HealthDay News — Transcatheter aortic valve replacement (TAVR) is associated with global improvement in cognitive status, according to a study published in the Journal of the American College of Cardiology.
Vincent Auffret, MD, from Laval University in Quebec City, and colleagues evaluated changes in global cognition and specific cognitive domains up to 1 year post-TAVR in 51 patients. Participants underwent TAVR and were prospectively assessed for cognitive function using the Montreal Cognitive Assessment (MoCA).
The researchers found that using a cut-off of >23 of 30 points, 39.2% of patients were considered cognitively impaired. At short-term (3 months) post-TAVR, the mean total MoCA score improved, and remained stable at 1 year (P= .022). Four patients presented with short-term cognitive decline on the basis of the practice-corrected reliable change index (RCI) of total MoCA score, which persisted at 1 year in 1 patient (2%). Cognitive improvement at 1 year was seen in 4 patients (7.8%), increasing to 15% among those with baseline cognitive impairment. Over time there were no improvements in the digit-symbol substitution test, Trail Making Tests, and verbal fluency test scores.
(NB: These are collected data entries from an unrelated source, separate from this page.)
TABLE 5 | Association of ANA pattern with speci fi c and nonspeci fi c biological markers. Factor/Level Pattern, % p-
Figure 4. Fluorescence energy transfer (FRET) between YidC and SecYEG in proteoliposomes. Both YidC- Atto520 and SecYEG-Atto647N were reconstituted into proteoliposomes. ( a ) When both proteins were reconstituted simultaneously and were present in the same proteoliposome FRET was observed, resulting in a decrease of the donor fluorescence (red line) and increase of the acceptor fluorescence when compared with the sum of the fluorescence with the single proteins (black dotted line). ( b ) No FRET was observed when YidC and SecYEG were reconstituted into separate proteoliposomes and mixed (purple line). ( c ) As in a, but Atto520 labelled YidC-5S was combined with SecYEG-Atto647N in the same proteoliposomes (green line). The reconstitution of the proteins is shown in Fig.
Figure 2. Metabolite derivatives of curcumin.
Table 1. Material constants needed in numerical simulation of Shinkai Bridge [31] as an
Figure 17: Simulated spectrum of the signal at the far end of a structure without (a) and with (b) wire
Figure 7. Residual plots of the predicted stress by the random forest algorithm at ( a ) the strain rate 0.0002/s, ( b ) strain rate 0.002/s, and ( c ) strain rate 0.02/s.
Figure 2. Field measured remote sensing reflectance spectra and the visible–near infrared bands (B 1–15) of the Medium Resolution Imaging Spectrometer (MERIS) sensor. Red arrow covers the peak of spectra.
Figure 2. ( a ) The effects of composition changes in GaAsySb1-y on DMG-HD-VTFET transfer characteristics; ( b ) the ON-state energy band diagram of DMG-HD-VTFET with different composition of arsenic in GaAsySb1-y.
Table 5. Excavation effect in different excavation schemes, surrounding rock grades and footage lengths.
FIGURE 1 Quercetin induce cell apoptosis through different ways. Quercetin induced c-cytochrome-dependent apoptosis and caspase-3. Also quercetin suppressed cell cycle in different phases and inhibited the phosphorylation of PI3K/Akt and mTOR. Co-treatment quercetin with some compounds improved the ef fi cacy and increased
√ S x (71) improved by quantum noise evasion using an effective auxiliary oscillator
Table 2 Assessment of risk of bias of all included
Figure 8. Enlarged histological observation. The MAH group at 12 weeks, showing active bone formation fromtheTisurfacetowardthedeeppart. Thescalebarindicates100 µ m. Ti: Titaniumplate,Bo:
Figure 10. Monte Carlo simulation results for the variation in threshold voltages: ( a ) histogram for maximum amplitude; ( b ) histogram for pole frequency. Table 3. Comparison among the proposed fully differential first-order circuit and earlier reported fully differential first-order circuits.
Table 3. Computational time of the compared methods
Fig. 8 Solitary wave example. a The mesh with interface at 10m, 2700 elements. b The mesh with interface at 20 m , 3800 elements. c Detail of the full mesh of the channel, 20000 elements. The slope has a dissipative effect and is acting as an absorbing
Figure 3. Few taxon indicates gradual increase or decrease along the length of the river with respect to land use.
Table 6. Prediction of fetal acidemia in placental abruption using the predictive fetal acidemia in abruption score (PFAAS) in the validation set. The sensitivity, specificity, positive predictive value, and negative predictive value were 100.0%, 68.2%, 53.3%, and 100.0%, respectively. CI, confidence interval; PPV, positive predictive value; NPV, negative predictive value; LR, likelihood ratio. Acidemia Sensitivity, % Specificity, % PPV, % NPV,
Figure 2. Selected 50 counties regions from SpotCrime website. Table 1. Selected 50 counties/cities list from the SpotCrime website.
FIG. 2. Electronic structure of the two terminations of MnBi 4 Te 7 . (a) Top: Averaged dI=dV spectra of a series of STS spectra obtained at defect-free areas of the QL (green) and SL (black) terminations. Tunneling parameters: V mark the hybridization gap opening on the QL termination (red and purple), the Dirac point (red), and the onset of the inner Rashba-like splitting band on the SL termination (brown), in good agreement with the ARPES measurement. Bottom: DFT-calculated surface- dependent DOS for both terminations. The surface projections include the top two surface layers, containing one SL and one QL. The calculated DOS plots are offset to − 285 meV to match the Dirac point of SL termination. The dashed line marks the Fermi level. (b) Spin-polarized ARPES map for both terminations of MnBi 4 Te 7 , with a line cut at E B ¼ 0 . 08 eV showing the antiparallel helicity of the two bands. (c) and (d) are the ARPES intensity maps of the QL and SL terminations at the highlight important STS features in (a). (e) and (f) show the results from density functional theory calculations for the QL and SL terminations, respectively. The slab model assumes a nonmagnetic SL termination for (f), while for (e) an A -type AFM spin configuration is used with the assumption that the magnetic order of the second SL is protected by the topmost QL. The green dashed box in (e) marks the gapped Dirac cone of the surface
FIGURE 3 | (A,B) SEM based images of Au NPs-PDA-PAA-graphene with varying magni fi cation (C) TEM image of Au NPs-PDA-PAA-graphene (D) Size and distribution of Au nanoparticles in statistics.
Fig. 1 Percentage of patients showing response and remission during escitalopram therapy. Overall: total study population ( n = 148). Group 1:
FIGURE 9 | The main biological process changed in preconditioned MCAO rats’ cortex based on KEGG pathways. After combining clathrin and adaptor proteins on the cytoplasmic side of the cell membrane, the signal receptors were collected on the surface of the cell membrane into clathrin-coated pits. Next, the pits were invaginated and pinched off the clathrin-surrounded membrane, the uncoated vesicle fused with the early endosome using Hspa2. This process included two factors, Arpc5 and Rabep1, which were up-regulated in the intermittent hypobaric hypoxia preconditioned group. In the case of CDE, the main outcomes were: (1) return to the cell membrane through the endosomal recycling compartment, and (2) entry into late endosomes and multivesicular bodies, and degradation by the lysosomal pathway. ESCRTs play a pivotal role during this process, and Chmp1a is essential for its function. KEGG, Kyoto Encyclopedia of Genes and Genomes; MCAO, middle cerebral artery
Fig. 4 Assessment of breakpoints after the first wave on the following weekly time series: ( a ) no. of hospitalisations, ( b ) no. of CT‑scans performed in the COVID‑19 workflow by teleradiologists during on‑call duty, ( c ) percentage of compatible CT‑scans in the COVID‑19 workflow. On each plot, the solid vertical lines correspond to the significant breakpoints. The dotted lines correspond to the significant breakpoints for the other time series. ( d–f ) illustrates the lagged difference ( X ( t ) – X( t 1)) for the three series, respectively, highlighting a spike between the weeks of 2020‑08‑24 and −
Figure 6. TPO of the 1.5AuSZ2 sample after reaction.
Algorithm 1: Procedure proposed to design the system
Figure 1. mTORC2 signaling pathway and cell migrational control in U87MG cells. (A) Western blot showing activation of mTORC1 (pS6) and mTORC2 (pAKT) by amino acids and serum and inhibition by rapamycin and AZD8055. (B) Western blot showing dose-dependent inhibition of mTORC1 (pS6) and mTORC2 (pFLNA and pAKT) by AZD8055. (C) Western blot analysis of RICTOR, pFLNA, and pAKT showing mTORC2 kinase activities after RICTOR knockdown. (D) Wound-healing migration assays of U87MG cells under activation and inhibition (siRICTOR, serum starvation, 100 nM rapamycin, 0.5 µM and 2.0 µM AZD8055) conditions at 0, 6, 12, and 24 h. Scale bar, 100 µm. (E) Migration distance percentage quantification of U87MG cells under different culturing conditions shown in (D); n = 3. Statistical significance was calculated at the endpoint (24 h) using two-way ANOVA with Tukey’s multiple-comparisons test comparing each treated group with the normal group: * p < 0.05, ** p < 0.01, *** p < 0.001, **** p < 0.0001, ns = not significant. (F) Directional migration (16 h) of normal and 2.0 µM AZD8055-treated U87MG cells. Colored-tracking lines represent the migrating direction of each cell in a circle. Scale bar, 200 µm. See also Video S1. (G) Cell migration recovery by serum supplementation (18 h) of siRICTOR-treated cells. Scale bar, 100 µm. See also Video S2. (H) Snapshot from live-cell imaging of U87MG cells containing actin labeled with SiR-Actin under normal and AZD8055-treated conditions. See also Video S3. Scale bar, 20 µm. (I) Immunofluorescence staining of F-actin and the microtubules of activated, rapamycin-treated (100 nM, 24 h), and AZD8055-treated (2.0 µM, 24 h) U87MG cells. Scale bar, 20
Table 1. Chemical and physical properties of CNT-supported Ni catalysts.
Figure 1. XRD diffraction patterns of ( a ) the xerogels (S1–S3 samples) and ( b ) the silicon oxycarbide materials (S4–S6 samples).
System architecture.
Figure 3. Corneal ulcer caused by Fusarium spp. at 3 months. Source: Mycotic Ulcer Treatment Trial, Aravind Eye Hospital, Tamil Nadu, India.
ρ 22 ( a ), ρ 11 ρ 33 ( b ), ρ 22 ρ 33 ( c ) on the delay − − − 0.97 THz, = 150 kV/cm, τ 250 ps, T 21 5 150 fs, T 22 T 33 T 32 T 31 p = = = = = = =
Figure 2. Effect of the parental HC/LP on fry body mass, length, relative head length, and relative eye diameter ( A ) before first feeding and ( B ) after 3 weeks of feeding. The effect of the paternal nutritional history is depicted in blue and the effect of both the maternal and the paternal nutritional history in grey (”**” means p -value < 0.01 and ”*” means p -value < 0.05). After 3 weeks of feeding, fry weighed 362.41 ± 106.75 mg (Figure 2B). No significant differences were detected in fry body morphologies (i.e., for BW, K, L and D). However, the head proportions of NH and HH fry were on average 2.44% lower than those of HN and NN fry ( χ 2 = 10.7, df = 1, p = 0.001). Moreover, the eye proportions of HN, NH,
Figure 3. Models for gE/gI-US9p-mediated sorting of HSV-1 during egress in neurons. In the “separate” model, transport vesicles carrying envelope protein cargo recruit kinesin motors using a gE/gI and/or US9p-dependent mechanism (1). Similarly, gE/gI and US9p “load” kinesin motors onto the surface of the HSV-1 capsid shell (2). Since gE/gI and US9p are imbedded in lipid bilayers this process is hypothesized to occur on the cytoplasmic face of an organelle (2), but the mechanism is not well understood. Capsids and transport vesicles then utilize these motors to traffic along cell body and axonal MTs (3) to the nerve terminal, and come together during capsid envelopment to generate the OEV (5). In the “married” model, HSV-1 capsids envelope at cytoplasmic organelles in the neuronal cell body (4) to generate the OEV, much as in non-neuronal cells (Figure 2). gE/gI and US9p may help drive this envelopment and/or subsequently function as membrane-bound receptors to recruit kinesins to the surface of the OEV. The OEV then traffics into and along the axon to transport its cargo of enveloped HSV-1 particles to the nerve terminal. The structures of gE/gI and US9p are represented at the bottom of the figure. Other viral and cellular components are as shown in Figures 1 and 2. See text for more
Twenty-five percent of patients presented with a reduction in performance of at least 1 test at 30 days on the basis of the RCI; this persisted in 4 patients at 1 year (10%).
“TAVR was associated with global improvement in cognitive status, more pronounced among those with cognitive impairment pre-TAVR,” the authors write.
Disclosures: Several authors disclosed financial ties to the pharmaceutical and medical device industries.
Auffret V, Campelo-Parada F, Regueiro A, et al. Serial changes in cognitive function following transcatheter aortic valve replacement. J Am Coll Cardiol. 2016;68(20):2129-2141. doi:10.1016/j.jacc.2016.08.046.